En outre, en vertu de la loi biodiversité de 2016, les mesures compensatoires peuvent être mises en oeuvre sur des terrains n'appartenant pas au maître d'ouvrage, lequel doit alors conclure des contrats avec les propriétaires, les locataires ou les exploitants. Contrairement à ce que disent certains opposants, notamment, supposé-je, ceux que vous avez auditionnés, des propriétaires et des exploitants sont d'accord pour dédier une partie de leurs terres à ces compensations environnementales ; mais ceux-ci sont aujourd'hui menacés par les occupants illégaux de la ZAD.

Ces occupants interdisent l'accès au site aux maîtres d'ouvrage ou à leurs sous-traitants, dégradent les instruments de mesure, par exemple les piézomètres, saccagent les bureaux d'études, comme celui de Biotope, agressent les scientifiques, comme ceux de l'université d'Angers le 29 avril 2015. Les mesures de compensation ne peuvent donc être engagées. Une ancienne élue du CéDpa, que vous avez auditionné, appelle, dans un de ses livres sur le projet d'aéroport, « à résister, fût-ce en s'opposant à la loi et aux forces de l'ordre ». Dans un tel contexte, où plus de 200 exactions ont été commises à l'encontre des riverains et des exploitants, où les gens sont rackettés, les juges caillassés, beaucoup d'exploitants attendent que la réalisation du projet s'avère irréversible pour se faire connaître officiellement et dédier une partie de leurs terres aux compensations.

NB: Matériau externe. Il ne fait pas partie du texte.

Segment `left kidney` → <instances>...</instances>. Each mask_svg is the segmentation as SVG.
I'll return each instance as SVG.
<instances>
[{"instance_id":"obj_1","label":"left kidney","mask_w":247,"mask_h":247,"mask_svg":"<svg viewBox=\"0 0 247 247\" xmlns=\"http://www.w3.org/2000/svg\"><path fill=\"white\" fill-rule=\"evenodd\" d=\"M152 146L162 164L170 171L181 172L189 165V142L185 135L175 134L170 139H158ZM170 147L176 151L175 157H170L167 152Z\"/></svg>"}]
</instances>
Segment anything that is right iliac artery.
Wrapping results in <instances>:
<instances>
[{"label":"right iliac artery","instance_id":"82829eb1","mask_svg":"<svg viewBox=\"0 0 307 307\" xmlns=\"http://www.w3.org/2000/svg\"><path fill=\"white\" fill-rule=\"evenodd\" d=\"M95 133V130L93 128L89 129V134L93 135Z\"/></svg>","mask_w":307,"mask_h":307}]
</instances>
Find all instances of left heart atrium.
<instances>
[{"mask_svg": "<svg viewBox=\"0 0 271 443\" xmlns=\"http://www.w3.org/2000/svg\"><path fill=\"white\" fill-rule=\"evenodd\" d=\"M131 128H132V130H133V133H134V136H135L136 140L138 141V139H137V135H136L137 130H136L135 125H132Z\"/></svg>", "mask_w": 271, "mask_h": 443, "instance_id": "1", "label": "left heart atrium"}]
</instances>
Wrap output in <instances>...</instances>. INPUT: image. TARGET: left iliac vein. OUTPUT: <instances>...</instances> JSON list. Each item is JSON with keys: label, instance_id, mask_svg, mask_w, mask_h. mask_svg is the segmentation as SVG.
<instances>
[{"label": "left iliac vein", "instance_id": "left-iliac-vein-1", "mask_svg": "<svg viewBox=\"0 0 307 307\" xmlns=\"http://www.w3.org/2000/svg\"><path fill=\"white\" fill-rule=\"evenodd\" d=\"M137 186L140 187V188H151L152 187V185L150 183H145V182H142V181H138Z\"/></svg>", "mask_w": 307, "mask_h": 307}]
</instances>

C'est d'ailleurs pourquoi les collectivités demandent, notamment depuis le 26 juin et le référendum décidé par le président de la République, l'évacuation du site et le début des travaux, afin de pouvoir respecter le choix démocratique des citoyens, exécuter les décisions de justice, mais aussi engager les compensations environnementales, qui constituent un préalable au projet et ne peuvent pour le moment être effectuées.